Emitió un sonido que era mitad sollozo, mitad carcajada. Sacudiendo la cabeza, recogió una punta de su chal de seda para enjugarse las lágrimas.


—Mi abogado me advirtió que corría el riesgo de empeorar las cosas, pero pensé que sería mejor para Sebastian que no acabáramos llevándolo a los tribunales. Mi intención era resolver el asunto con usted antes de que terminara este crucero. Por eso compré el pasaje, para poder dedicar los diez próximos días a discutir la situación —dejó caer el chal, apoyó la frente contra el cristal y soltó un suspiro—. Pero cuando vi a Sebastian, me olvidé de todos los argumentos impecablemente lógicos que había preparado.


Pedro ya no podía ver su boca: la cortina de su pelo había caído sobre su mejilla. Estaba impresionado. A no ser que fuera la mejor actriz del mundo, los sentimientos de aquella mujer tenían que ser sinceros. Lo cual no tenía por qué significar que fuera una buena madre.


Pese a las protestas de Paula, Pedro seguía siendo el tutor legal del niño y nada de lo que ella pudiera decirle cambiaría eso. La ley también estaba de su parte. Tenía derecho a quejarse a las autoridades del crucero y conseguir que la mantuvieran alejada de él y de Sebastian durante el resto del viaje.


Pero eso no habría sido justo para Sebastian. Ella era el único pariente vivo que le quedaba. 


Sin embargo, ¿qué pasaría después, cuando volvieran a casa? Si Paula se empeñaba en disputarle judicialmente la custodia, el caso se complicaría con cuestiones de derecho internacional y podría tardar años en resolverse. 

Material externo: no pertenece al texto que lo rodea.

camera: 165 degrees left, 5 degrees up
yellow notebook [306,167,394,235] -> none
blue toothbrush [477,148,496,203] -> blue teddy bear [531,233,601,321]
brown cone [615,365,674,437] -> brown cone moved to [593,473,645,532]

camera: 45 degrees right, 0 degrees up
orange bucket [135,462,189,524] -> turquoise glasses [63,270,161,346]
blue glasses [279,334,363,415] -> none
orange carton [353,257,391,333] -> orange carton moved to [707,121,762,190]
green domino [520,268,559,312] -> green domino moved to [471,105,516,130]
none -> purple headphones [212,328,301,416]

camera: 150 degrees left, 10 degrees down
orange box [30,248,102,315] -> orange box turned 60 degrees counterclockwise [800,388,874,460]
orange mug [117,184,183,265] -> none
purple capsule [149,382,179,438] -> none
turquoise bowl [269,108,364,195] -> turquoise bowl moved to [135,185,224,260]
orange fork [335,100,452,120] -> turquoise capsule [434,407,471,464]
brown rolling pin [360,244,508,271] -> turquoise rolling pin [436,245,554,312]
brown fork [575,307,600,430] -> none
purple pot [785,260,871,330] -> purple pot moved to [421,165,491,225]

El destino de Sebastian podría estar en el limbo hasta que fuera lo suficientemente mayor para ir a la universidad… eso si a Pedro le quedaba dinero suficiente para pagársela después de abonar las tarifas de los abogados.

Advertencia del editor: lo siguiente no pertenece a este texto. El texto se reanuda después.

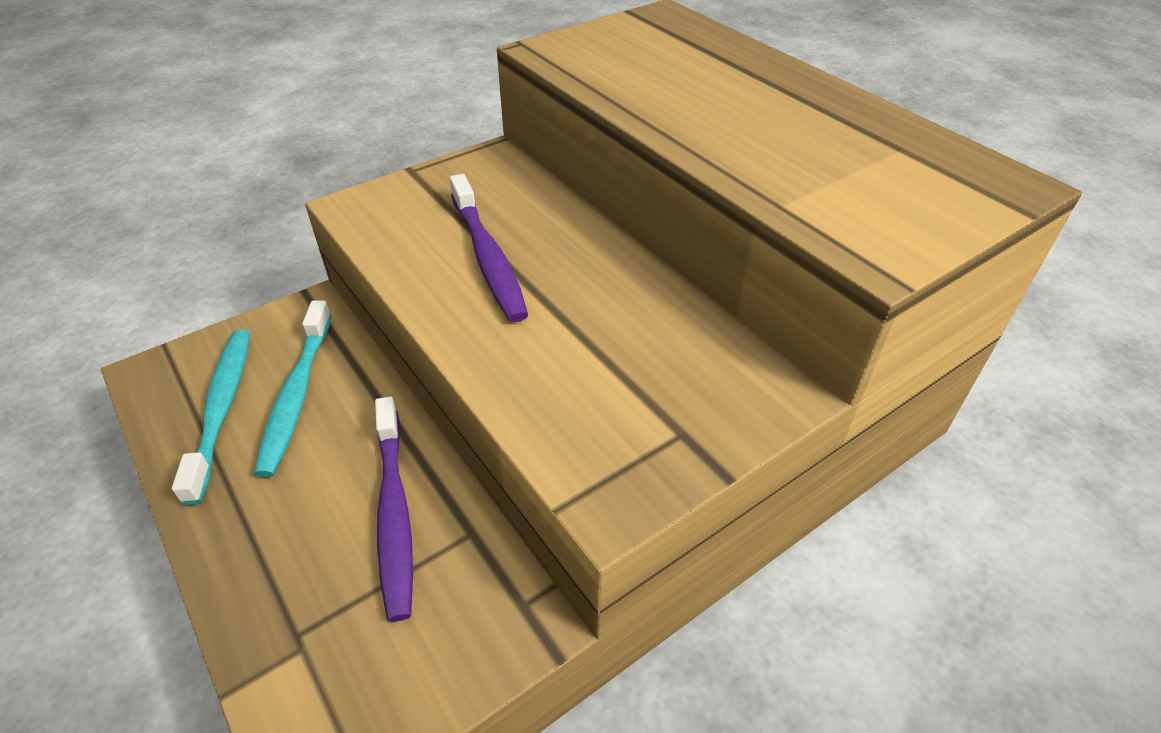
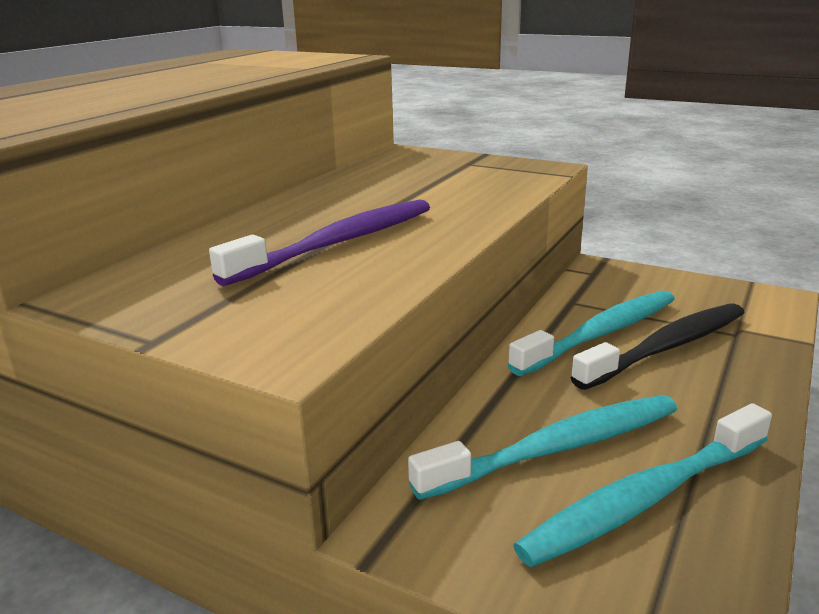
camera: 115 degrees left, 20 degrees down
purple toothbrush [375,397,413,622] -> turquoise toothbrush [508,291,675,376]
none -> black toothbrush [571,303,745,390]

A la luz de aquel escenario, cualquier posibilidad de resolver el asunto al margen de los tribunales merecía la pena ser explorada.


—Señorita Chaves —dijo al fin—, estoy dispuesto a lo que sea con tal de evitarle a Sebastián la dura prueba de un juicio que resuelva el asunto de su custodia. Estoy de acuerdo con usted en que lo mejor será que lo arreglemos los dos.

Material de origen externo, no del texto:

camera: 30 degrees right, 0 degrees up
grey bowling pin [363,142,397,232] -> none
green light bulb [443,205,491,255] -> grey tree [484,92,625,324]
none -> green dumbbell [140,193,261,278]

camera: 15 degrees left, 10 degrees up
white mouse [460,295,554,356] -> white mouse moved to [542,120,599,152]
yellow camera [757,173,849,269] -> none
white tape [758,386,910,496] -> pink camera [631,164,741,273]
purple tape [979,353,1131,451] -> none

Paula giró la cabeza sin retirar la frente del cristal.


—¿De veras?


—Sí. Siempre y cuando usted no diga o haga nada que pueda volver a alterar a Sebastian, estoy dispuesto a escuchar sus argumentos. Le pasaré una copia de nuestro programa de actividades para que podamos encontrarnos y hablar.


Paula se apartó de la puerta.


—Oh, gracias, señor Alfonso.


Pedro alzó entonces una mano.


—Yo escucharé su versión, pero usted también tendrá que escuchar la mía.


—Por supuesto. Ya se dará cuenta de que… —se interrumpió para volver a mirar a través de la puerta de cristal.


Pedro oyó el grito en el mismo momento que ella. Abrió la puerta y corrió hacia la cama.
Sebastián se había hecho un ovillo y estaba jadeando.


—Tranquilo, Sebastián —susurró Pedro—. Estoy aquí, contigo.


Aunque el niño no abrió los ojos, su voz pareció calmarlo. Su respiración se fue tranquilizando.


—Yo siempre estaré a tu lado, cuando me necesites —continuó Pedro mientras le acariciaba tiernamente un brazo—. Estás a salvo conmigo, te lo prometo. Ya no tienes nada de qué preocuparte.


La pesadilla no parecía haber durado mucho. Minutos después, volvió a quedarse dormido. Lo mismo había sucedido la noche anterior, cuando se quedaron en el hotel de Atenas a la vuelta de San Petersburgo. Pedro estaba preocupado, pero no alarmado. Teniendo en cuenta lo que había padecido, esa clase de pesadillas eran normales.


—No puedo entenderlo —susurró Paula, extrañada—. ¿Cómo es que ha conseguido tranquilizarlo?


Pedro la miró por encima del hombro: lo había seguido al interior del camarote. Se hallaba de pie en el espacio que mediaba entre las dos camas gemelas, con las manos juntas sobre el estómago. A la luz del cuarto de baño que se filtraba en la habitación, su parecido con Sebastián resultaba aún más evidente que antes. No tanto por sus rasgos sino por su expresión. Parecía… Perdida. Sola. Necesitada de afecto.


Podía tocarla con sólo extender un brazo. Y experimentó de nuevo el abrumador impulso de hacerlo.


—Entiendo lo que siente —contestó—. Sabe lo que quiero decirle. No consentiré que nada, ni nadie, vuelva a hacer el menor daño a este niño.